Adding to this oeuvre, comes Vasudev Murthy - writing as Akira Yamashita in Sherlock Holmes in Japan. “Why Japan?” was a question posed by not just us but even Calvert Markham, treasurer of the Sherlock Holmes Society of London. The visiting professor at IIM Bangalore i.e., Murthy cites that the company that he started with NEC (Nippon Denki Kabushiki Gaisha) in the United States led him to, “pick up some Japanese language courses and other cultural references…enough to get him into trouble,” in his own words.
The plot thickens when it comes to the authorship of the book as to who is eventually writing the book - Murthy or Yamashita. He lifts the haze by sharing, “I belong to the group called the Shakespeare and Company which is a platform where people support, share and read each other’s writing.” After being familiar enough with Japan’s cultural nuances, in 2006, I started thinking, ‘what would it be like if you wrote as a different person? Is it an escape route? Do you find a way in which you normally wouldn’t write?’ It turned out to be so. So I randomly took out this name Akira Yamashita and started writing these stories by him that got appreciation by those who read it.”
Sherlock on the move
The book is premised on the missing years of Holmes, when out of fatigue, he is killed in the short story, The Final Problem, in a tussle between him and his arch-rival Professor Moriarty at the now famous Reichenbach Falls. Murthy also feels that this particular time in Japan was extremely supportive as firstly, Holmes had hardly ventured outside Europe and secondly, the context of Meiji restoration supplanted him with a rich atmosphere to refer to.
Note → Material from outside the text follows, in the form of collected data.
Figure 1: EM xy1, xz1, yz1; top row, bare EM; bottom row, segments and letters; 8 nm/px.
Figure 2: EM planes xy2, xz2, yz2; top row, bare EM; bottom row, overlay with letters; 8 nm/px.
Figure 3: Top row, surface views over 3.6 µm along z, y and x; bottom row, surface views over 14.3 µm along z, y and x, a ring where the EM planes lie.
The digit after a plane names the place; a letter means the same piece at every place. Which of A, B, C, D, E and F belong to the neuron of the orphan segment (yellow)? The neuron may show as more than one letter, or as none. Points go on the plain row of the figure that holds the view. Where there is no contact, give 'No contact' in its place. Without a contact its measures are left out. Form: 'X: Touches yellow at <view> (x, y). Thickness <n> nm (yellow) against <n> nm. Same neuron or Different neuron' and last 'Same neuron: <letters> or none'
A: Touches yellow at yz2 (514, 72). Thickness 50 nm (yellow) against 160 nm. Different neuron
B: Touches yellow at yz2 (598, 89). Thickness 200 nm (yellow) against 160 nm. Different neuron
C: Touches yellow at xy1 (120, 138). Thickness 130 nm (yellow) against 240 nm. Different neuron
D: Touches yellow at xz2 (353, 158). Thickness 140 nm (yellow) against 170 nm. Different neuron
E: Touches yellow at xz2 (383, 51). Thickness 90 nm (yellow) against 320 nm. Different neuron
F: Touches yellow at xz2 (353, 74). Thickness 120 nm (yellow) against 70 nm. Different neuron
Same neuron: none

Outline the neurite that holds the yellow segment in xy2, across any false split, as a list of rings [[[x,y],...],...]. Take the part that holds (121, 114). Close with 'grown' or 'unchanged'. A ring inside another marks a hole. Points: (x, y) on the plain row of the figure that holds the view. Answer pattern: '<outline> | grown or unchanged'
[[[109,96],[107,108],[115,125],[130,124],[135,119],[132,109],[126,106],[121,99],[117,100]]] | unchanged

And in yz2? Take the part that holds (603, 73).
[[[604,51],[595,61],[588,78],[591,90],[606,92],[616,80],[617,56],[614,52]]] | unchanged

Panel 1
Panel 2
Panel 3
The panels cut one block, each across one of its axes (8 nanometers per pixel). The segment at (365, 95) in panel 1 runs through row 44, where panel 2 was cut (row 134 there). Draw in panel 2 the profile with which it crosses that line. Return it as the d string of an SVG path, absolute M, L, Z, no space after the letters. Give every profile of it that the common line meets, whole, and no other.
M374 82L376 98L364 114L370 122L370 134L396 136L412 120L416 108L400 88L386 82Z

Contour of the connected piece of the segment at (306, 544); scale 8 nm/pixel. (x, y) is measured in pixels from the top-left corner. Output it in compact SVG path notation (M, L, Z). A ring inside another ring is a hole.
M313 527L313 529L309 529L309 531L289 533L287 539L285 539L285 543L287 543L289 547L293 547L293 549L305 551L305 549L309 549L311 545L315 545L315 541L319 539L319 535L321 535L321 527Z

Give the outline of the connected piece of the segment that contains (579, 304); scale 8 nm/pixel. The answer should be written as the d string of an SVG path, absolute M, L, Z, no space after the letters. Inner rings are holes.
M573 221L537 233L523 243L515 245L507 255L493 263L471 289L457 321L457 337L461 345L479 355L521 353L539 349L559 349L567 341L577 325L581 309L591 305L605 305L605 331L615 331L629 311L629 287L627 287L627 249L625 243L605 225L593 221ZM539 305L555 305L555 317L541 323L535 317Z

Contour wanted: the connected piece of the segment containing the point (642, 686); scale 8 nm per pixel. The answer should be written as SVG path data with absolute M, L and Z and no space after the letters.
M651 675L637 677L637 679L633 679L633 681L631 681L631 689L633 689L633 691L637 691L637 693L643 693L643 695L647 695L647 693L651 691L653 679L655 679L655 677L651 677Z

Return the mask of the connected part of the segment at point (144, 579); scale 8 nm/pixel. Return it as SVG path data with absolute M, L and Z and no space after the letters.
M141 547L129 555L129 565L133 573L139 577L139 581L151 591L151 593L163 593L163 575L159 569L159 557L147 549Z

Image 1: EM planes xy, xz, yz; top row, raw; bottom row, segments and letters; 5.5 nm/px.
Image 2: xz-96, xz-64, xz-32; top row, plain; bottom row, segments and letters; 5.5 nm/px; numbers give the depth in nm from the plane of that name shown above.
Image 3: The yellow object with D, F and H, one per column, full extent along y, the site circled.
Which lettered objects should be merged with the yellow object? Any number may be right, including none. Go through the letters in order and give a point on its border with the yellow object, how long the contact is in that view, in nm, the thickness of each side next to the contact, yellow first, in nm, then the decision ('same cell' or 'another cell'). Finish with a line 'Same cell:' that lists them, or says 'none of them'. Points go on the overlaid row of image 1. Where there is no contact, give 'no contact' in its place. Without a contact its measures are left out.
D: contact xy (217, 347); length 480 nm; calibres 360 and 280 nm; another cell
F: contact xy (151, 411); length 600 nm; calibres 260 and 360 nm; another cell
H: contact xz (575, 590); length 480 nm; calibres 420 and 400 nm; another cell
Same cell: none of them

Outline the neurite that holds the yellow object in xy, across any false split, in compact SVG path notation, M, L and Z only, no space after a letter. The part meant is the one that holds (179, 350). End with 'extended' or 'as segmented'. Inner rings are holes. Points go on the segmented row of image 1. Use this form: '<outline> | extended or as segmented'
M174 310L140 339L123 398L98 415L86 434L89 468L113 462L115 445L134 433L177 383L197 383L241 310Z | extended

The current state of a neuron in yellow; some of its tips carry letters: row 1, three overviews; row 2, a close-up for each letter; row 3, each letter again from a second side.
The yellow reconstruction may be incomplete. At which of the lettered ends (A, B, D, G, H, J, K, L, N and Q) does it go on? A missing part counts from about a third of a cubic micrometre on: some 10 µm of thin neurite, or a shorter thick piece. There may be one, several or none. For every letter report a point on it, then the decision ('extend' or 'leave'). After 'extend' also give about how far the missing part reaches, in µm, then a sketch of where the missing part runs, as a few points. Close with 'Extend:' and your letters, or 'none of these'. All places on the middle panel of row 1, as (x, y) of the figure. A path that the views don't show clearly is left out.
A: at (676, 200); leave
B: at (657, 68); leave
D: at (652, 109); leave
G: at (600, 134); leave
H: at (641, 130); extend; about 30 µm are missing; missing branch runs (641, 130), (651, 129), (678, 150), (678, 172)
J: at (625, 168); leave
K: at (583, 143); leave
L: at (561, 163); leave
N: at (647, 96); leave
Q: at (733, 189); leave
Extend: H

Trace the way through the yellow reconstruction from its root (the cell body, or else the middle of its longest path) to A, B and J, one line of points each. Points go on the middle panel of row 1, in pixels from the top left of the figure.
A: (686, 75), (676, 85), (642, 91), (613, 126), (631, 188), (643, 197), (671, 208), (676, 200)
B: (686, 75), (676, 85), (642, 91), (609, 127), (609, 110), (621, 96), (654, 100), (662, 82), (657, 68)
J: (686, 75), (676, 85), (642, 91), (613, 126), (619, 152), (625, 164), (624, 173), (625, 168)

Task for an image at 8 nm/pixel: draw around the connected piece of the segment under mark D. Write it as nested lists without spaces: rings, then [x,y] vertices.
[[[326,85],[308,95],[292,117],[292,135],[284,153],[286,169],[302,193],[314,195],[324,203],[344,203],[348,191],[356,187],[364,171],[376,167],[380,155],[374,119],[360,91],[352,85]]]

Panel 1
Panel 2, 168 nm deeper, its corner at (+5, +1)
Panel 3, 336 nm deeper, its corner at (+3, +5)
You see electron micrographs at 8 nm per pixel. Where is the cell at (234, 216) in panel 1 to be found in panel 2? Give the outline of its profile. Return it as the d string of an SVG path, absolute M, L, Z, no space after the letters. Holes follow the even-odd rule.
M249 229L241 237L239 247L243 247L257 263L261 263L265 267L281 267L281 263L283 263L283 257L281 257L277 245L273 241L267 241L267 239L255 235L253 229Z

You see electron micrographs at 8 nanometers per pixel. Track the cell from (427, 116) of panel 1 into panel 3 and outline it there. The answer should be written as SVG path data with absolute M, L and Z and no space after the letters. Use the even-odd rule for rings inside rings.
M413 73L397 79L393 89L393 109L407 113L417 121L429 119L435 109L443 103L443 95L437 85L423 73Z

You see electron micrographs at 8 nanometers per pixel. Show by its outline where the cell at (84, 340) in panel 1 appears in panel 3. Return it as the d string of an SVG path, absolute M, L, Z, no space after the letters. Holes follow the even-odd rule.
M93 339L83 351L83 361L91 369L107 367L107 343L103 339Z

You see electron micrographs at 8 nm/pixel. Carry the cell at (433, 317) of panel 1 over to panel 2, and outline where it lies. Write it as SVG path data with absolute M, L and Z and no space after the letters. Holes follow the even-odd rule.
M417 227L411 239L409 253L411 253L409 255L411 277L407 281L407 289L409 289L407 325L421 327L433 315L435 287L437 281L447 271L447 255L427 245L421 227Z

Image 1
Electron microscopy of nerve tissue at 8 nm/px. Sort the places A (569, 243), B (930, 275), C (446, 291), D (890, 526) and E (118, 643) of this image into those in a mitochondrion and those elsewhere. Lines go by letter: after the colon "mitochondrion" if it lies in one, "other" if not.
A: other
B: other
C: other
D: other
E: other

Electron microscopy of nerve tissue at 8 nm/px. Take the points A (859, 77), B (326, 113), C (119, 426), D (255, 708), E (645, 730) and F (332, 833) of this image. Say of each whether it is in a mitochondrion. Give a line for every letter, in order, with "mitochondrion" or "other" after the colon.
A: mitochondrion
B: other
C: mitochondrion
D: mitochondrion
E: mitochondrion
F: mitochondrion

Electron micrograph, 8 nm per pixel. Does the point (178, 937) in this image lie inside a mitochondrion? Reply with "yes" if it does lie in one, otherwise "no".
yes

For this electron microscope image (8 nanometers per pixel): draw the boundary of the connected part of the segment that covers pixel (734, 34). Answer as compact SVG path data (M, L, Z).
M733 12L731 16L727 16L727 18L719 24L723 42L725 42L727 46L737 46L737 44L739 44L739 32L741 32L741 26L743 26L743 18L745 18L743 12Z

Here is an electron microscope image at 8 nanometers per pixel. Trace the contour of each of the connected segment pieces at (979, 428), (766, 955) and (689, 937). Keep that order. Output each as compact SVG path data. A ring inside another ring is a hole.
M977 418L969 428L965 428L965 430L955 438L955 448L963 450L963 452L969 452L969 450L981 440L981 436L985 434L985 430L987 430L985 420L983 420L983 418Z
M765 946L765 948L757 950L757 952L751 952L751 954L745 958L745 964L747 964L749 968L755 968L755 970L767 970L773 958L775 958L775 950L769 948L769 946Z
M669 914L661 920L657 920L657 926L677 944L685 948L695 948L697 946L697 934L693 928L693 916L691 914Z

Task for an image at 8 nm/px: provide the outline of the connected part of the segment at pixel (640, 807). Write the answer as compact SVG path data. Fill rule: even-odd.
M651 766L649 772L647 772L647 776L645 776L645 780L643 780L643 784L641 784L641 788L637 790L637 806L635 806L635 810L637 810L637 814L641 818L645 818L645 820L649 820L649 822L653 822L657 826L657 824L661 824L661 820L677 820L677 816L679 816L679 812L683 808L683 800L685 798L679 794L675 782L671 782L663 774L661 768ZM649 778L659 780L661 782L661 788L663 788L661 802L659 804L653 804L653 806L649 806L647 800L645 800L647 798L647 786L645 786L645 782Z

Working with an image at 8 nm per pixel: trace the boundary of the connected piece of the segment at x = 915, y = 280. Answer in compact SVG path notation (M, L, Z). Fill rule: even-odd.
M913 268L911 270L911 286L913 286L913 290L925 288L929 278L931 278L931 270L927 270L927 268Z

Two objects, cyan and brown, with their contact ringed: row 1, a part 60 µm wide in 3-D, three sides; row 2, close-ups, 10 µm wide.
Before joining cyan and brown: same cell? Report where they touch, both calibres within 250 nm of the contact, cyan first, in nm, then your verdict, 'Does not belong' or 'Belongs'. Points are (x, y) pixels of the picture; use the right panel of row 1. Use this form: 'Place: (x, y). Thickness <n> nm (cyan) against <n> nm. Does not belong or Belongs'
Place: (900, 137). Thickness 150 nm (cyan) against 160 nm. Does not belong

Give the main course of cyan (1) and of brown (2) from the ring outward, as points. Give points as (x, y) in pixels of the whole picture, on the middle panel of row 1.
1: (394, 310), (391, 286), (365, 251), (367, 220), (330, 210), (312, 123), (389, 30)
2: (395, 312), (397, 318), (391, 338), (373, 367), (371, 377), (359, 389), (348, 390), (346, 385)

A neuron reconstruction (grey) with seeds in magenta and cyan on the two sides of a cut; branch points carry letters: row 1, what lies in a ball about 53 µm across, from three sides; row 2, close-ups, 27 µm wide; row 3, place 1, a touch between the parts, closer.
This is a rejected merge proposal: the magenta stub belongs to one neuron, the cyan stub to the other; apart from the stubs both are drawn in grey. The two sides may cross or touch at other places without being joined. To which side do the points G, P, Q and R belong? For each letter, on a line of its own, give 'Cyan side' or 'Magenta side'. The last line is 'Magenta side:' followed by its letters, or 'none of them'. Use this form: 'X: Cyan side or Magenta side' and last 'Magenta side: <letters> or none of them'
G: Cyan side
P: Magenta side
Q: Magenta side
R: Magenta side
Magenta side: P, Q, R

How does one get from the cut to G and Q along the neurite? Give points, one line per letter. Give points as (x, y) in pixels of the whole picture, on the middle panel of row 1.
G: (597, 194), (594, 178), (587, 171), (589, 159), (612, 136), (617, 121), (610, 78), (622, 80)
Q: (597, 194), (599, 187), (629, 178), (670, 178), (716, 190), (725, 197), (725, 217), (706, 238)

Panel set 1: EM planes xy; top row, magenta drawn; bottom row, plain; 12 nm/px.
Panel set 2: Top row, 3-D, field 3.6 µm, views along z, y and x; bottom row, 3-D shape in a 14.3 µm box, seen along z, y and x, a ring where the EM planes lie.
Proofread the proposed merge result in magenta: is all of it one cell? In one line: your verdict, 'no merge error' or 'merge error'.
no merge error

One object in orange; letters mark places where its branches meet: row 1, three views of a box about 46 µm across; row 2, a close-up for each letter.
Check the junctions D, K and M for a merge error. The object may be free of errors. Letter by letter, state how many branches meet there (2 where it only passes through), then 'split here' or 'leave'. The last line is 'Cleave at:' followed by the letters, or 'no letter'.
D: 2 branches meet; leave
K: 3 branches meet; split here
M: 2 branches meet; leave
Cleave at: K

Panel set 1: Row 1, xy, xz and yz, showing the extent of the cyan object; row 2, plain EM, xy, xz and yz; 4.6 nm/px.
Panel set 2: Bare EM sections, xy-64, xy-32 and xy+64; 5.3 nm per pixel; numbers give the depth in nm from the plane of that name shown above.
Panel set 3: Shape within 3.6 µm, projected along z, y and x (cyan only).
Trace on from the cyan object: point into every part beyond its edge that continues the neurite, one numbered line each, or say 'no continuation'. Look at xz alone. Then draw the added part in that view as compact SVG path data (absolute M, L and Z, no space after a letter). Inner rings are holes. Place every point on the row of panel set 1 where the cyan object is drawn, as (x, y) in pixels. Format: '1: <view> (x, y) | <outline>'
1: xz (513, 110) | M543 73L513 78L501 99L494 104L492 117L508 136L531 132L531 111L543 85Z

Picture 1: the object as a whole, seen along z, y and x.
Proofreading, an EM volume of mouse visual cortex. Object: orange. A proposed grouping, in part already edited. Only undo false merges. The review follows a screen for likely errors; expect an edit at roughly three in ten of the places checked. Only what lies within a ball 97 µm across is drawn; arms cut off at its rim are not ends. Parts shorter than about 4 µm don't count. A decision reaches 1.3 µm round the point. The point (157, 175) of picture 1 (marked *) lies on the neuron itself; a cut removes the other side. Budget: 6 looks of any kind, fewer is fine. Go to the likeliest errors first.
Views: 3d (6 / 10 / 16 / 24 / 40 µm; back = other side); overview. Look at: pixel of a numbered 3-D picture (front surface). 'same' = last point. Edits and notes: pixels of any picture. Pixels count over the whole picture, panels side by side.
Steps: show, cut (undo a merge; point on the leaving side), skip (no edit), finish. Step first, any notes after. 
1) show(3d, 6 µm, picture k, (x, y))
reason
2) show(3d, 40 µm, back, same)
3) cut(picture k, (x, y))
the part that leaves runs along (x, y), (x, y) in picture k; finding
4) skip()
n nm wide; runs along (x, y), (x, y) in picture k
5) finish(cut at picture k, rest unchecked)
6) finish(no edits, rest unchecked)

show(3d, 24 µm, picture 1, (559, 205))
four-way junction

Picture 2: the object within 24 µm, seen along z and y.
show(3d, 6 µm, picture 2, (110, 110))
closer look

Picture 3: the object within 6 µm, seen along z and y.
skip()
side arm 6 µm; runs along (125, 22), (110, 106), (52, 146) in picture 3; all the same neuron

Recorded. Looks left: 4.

The book holds many surprises such as Holmes donning the garb of a Sadhu in Bodh Gaya as well as traversing the shores of Bombay, Calcutta and eventually moving to China and Japan. Before any kind of comparison arises, Murthy reasons, “Arthur Conan Doyle’s style is way superior and any kind of comparison is out of the question.” Penned in jovial spirit, we heartily approve of mention that Yamashita’s previous works include Sambar for the Indian Soul as well as Watson’s tongue-in-cheek letter to the publishers in the prologue.